I went first once we arrived, and we ran into some small glitches, but we got underway with the oral portion of the test. Having been an instructor for over a year, helped incrementally with my confidence to "act" as an instructor on a checkride. I also took the majority of my time getting to know every GPS regulation and operation with the particular GPS in our Cessna, the KLN 94. I've previously only used the Garmin 430 in our Piper Seminoles, and upon switching to the KLN 94, I thought it wouldn't be that much of a difference to have to really pay attention. I was wrong. There are many differences in the two units, and I'd have to say that the Garmin is far more user intuitive than the KLN. However, I did very well on the portion of the oral where the examiner had me talk about the GPS, and I'm glad I took the time to go over it. The rest of the oral portion basically tested my general knowledge of IFR flying, but with a teaching prospective, which went well. The oral lasted a little over 2 hours, and finally the examiner said to pack my things up and preflight the plane.

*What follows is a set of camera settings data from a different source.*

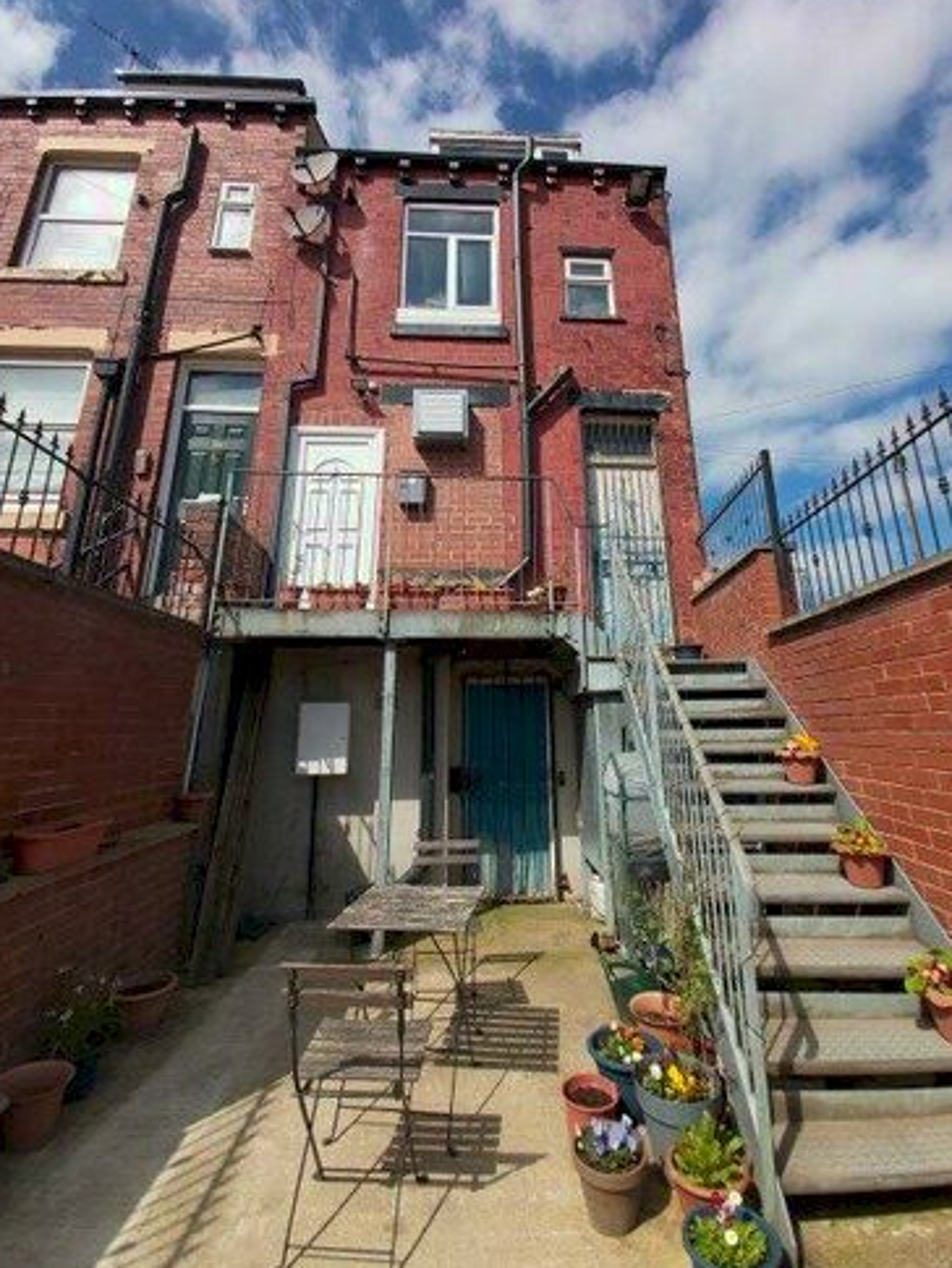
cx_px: 486
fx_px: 476
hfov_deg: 89.9
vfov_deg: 106.0
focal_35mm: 13
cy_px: 587
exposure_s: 1/1835
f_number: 2.2
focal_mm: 1.42
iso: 40
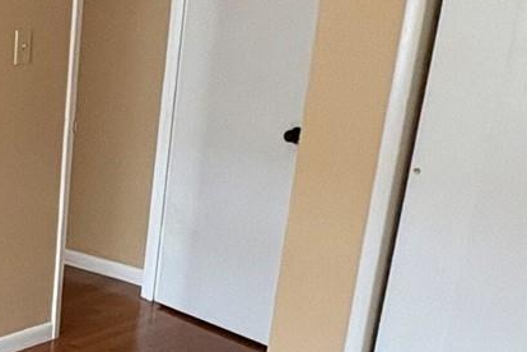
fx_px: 1054
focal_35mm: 72
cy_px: 357
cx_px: -57
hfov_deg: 25.9
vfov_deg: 18.4
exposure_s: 1/60
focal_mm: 2.22
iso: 320
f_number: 2.2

I wasn't too worried about the flight portion of the checkride, but I knew it wasn't going to be easy either. As always, I forgot some items during the flight that I beat myself up later for forgetting. Like forgetting to check the RAIM availability before the flight, which I practiced a hundred times. Our first approach was the ILS back to the airport we departed from, which I flew pretty strongly. I also wasn't pleased, however, with my partial panel, VOR approach afterwards. Partial panel is where the examiner, or instructor, covers up the attitude and heading indicators. One must rely on the turn coordinator and compass for bank, and altimeter and vertical speed indicator for pitch. Keeping straight and level, and standard rate turns wasn't difficult, but shooting the approach was. I used timed turns on every turn in the approach, however when trying to keep my CDI needle centered throughout the approach, all I did was turn a bit for correction. This was incorrect. The examiner later showed me how this technique is by far less accurate than using timed turns. Apart from that, my approach was mediocre. We then went out and the examiner had me teach timed turns with the examiner flying the aircraft, which I did and ended up saving myself from the approach previous. I then instructed the examiner on a GPS approach back the our departure airport where we did a full stop and taxied back.

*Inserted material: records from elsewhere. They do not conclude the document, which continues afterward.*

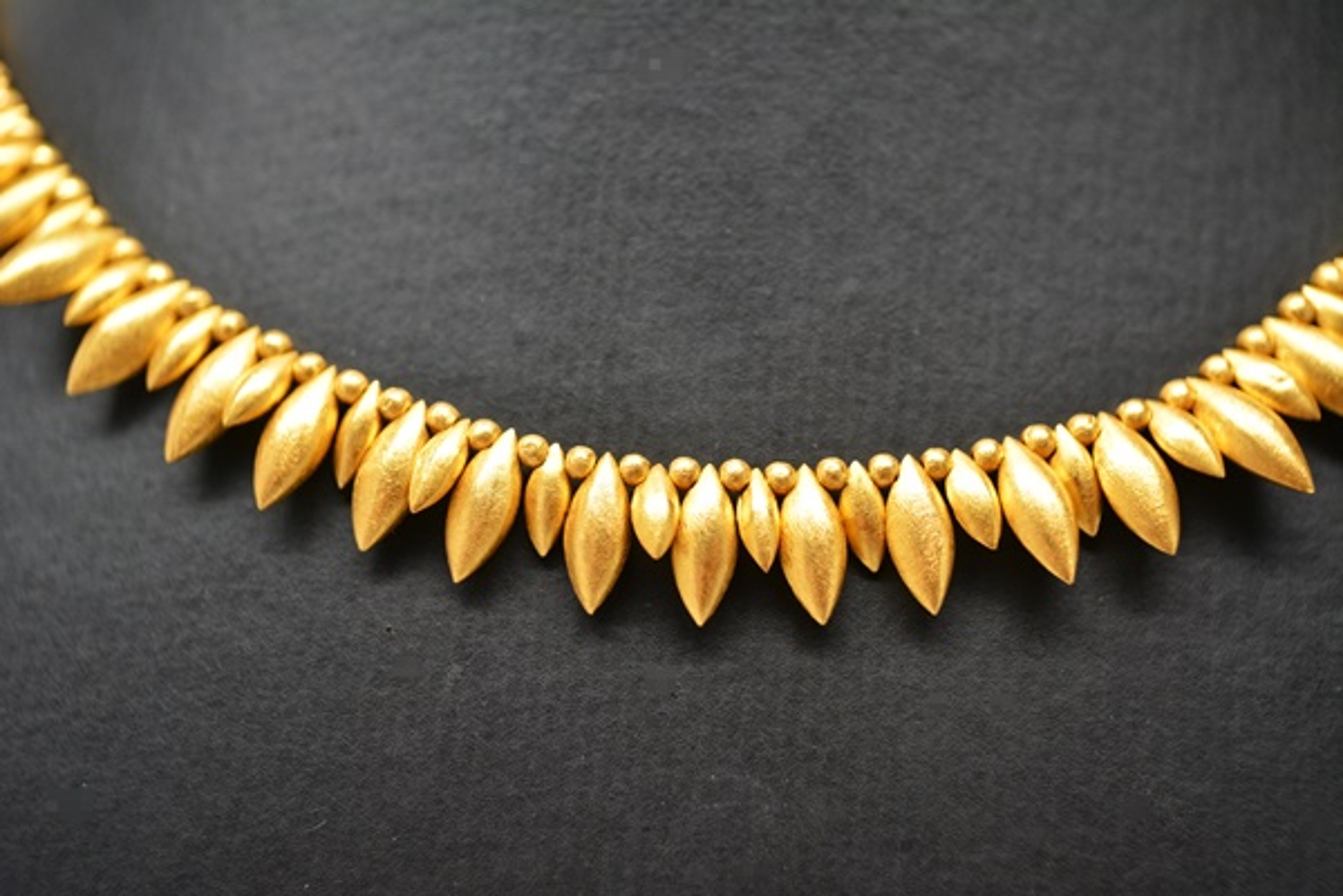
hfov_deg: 49.6
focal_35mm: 39
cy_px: 448
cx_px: 672
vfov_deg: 34.2
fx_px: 1455
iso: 720
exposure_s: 1/60
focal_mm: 26
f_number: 4.2
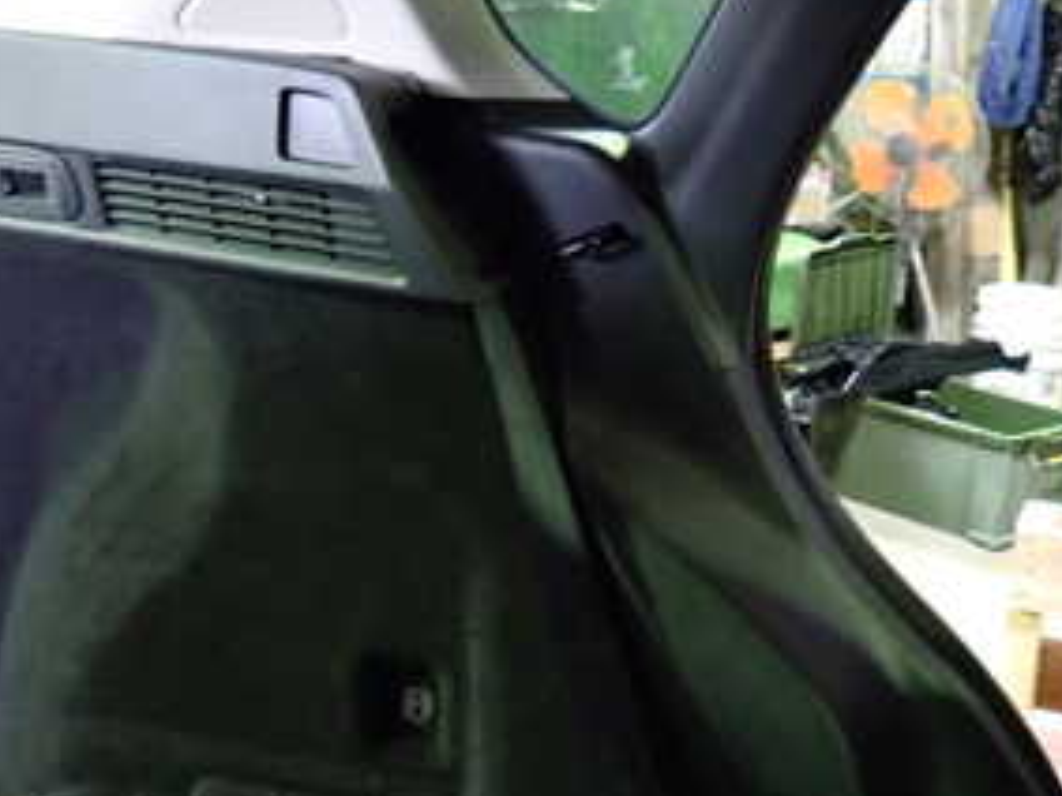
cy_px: 436
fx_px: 1625
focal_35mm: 53
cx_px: 555
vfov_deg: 27.5
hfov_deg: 36.2
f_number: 2
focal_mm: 4.5
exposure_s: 1/30
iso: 800
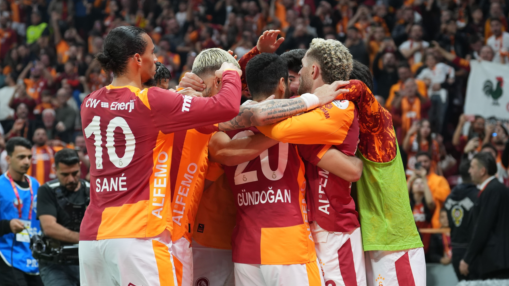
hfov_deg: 19.3
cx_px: 253
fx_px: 1498
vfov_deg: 10.9
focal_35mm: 111
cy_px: 129
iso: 1250
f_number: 2.8
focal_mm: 70
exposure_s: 1/640
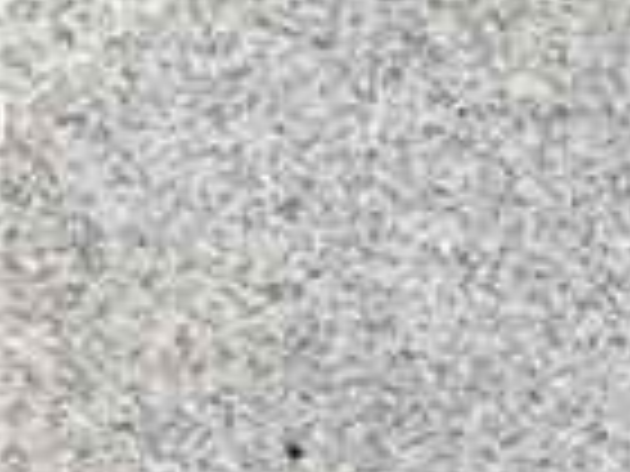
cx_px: 2020
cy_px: -321
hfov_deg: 8.2
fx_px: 3622
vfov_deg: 7.3
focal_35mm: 199
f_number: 2.4
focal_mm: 3.3
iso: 25
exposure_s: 1/115
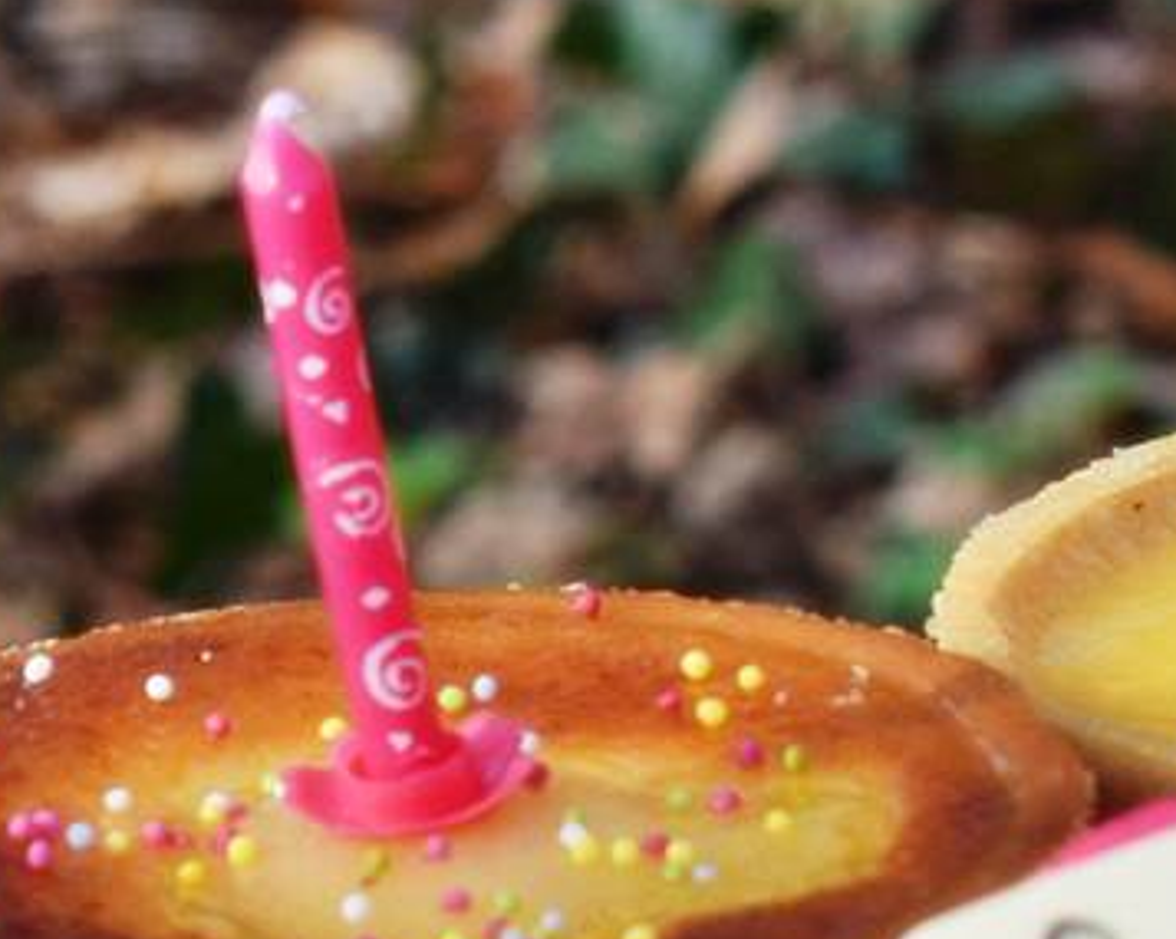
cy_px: 947
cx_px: -1258
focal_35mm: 303
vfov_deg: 5.1
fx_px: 10537
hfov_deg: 6.2
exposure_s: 1/250
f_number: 8
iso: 320
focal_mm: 48
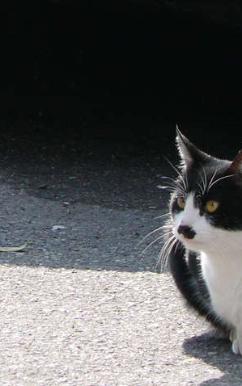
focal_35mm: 1062
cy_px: 193
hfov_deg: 1.2
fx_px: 11200
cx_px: 215
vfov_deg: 2.0
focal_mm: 88.8
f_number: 5.6
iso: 100
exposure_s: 1/200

Ask anyone, and they'll say that one never flies their best on a checkride; I am not an exception. Not only do you feel bad about how poorly you flew, but the examiner does a pretty good job critiquing your flying to the point where they seem disappointed in you. It doesn't ever feel good. So when the examiner said I passed, it wasn't the most excited I could have been, but mostly due to the fact that I had my brother doing his checkride next. This was going to prove whether or not I can succeed as an instructor.

I was able to sit in on my brother's oral portion of the test, and was very proud of his knowledge. A few things the examiner told me I needed to emphasize, but overall, he performed very well on the oral. It was definitely a good prospective to sit in on a checkride of one of my students for the first time. Afterwards, I went to grab lunch while they prepared for their flight. Once I got back, they had just began to taxi out to the runway. I ate, tried to sleep, but failed, and soon enough I heard a plane's engine and looked out the window of the FBO were we were, and saw the plane taxi back. It seemed a bit early for them to return, and thus worried me that he had failed. I stared out the window to find any cue that would tell me whether or not it was a pass or fail. My brother walked to the other side of the plane, which was odd, stood by the nose while the examiner walked away from the plane. I thought, what is happening? I see the examiner then take out a camera and take a picture. He passed.

At that moment, all the preparation of both checkrides, the fear of not being a successful instructor, was suddenly taken off my shoulders and it was a big sigh of relief and celebration.

We began our flight back home, flew into some light precipitation, and finally returned from a 11 hour day. It was worth it.